[ПРЕДОСТАВЛЕННЫЙ ОТРЫВОК]
○ ○ ○

Что еще очень сильно повлияло на меня, так это то, что когда мне было восемь лет, мы уехали в Германию. Там я стала очень самостоятельной. Мама и папа работали, и я была практически одна. У нас не было няни: иногда просто кто-то приходил, маме помогал. Мама оставляла мне обед, и хозяйка дома, где мы снимали квартиру, его разогревала. Так что такого, что – пришла, а тебя ждет мама, – ничего подобного не было. Я дитя улицы в буквальном смысле слова, и очень самостоятельная.

Мы снимали квартиру в районе Темпельхоф, довольно далеко от центра Берлина, возле аэропорта. Я не помню нашу улицу. Я бы, конечно, с интересом съездила, посмотрела, но вряд ли узнала бы, – мама бы вспомнила, наверное.

Второй город, где я также жила практически без родителей – мама приезжала только пару раз за лето, это город на Северном море – Херингсдорф, то есть «селедочная деревня». Туда я и еще несколько детей ездили каждое лето с гувернанткой фрау Лоттой. Мы жили на берегу моря, там я окончательно освоила плавание и до сих пор хорошо плаваю. У меня сохранились мои письма к маме, жуткие письма, жуткие в том смысле, что они написаны корявыми буквами. Письма девятилетней девочки, которую не обучили красиво писать.

Все советские дети учились в школе при посольстве, куда приезжали из разных мест, а перед отъездом из Германии, в 1933 году, когда в Берлине начались беспорядки, всем пришлось переехать жить в само здание посольства на Унтер-ден-Линден. Но там я бывала и до того в клубе, где папа работал и показывал фильмы, которые он меня брал смотреть. Папа работал с крупнейшими немецкими кинорежиссерами и занимался приобретением их картин для показа в СССР. У нас есть фотография папы с Абелем Гансом – это очень знаменитый человек, актер и кинорежиссер, – они сидят вместе за столом и ведут какие-то переговоры.

Вместе с папой я ходила по музеям, это я очень хорошо помню, тем более что сохранились фотографии – я стою возле Пергамского алтаря в музее в Берлине, и мы ходили смотреть фильмы. Я немножко помню, но очень смутно, фильм «Голубой ангел» с Марлен Дитрих, а вот было ли мне интересно или я спала, пока он шел, – я уже, искренне говорю, не могу вспомнить. Так же как не помню свою реакцию на фильм «Броненосец Потёмкин» Сергея Эйзенштейна, который папа привозил в Германию. Я его явно смотрела, но понравился он мне тогда или нет – не знаю. А вот театральный спектакль «Летучий голландец» Вагнера, на который мы ездили в оперный театр, я запомнила. Я помню мизансцены, помню декорации: на сцене были вздымающиеся волны, парус, – мы сидели довольно далеко, но на меня все произвело такое огромное впечатление, что я запомнила, как запомнила и знаменитый хор матросов из этой оперы. Там такая ритмичная музыка, что его сразу начинаешь напевать.

○ ○ ○

[ЧТО ТРЕБУЕТСЯ] Дословно перепечатайте часть отрывка, которая начинается со слов «Мы снимали квартиру в» и заканчивается словами «обучили красиво писать.». Опирайтесь только на отрывок.

[ВЫБОРКА ДАННЫХ]
○ ○ ○

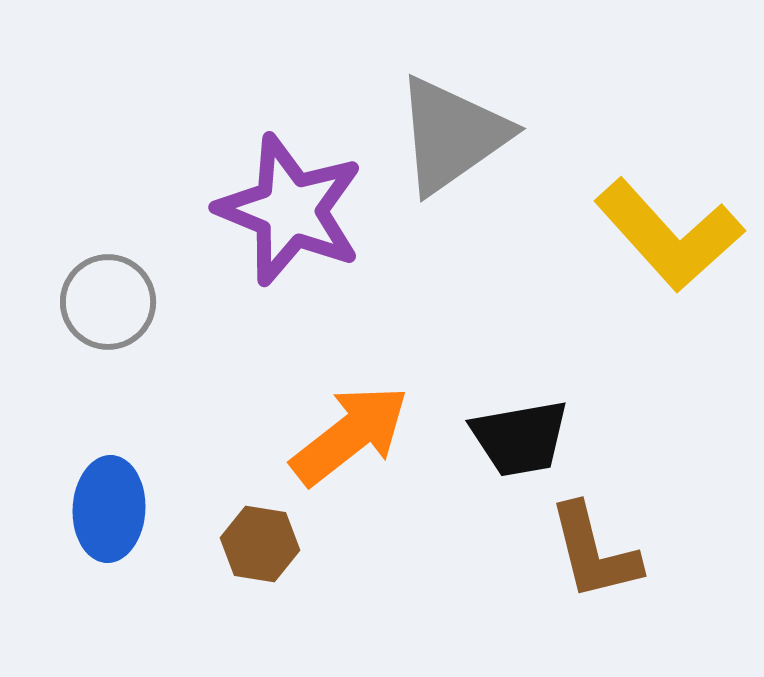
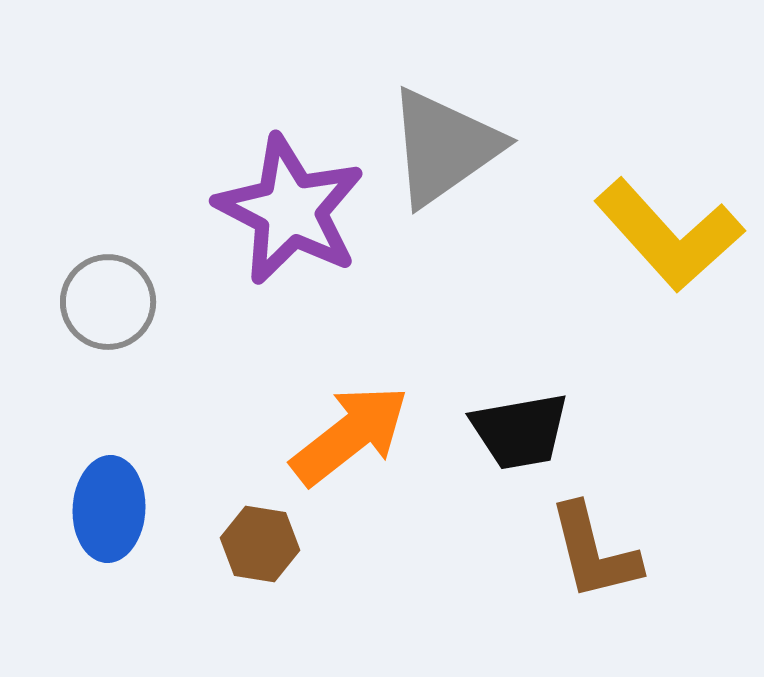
gray triangle: moved 8 px left, 12 px down
purple star: rotated 5 degrees clockwise
black trapezoid: moved 7 px up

○ ○ ○

[ОТВЕТ]
Мы снимали квартиру в районе Темпельхоф, довольно далеко от центра Берлина, возле аэропорта. Я не помню нашу улицу. Я бы, конечно, с интересом съездила, посмотрела, но вряд ли узнала бы, – мама бы вспомнила, наверное.

Второй город, где я также жила практически без родителей – мама приезжала только пару раз за лето, это город на Северном море – Херингсдорф, то есть «селедочная деревня». Туда я и еще несколько детей ездили каждое лето с гувернанткой фрау Лоттой. Мы жили на берегу моря, там я окончательно освоила плавание и до сих пор хорошо плаваю. У меня сохранились мои письма к маме, жуткие письма, жуткие в том смысле, что они написаны корявыми буквами. Письма девятилетней девочки, которую не обучили красиво писать.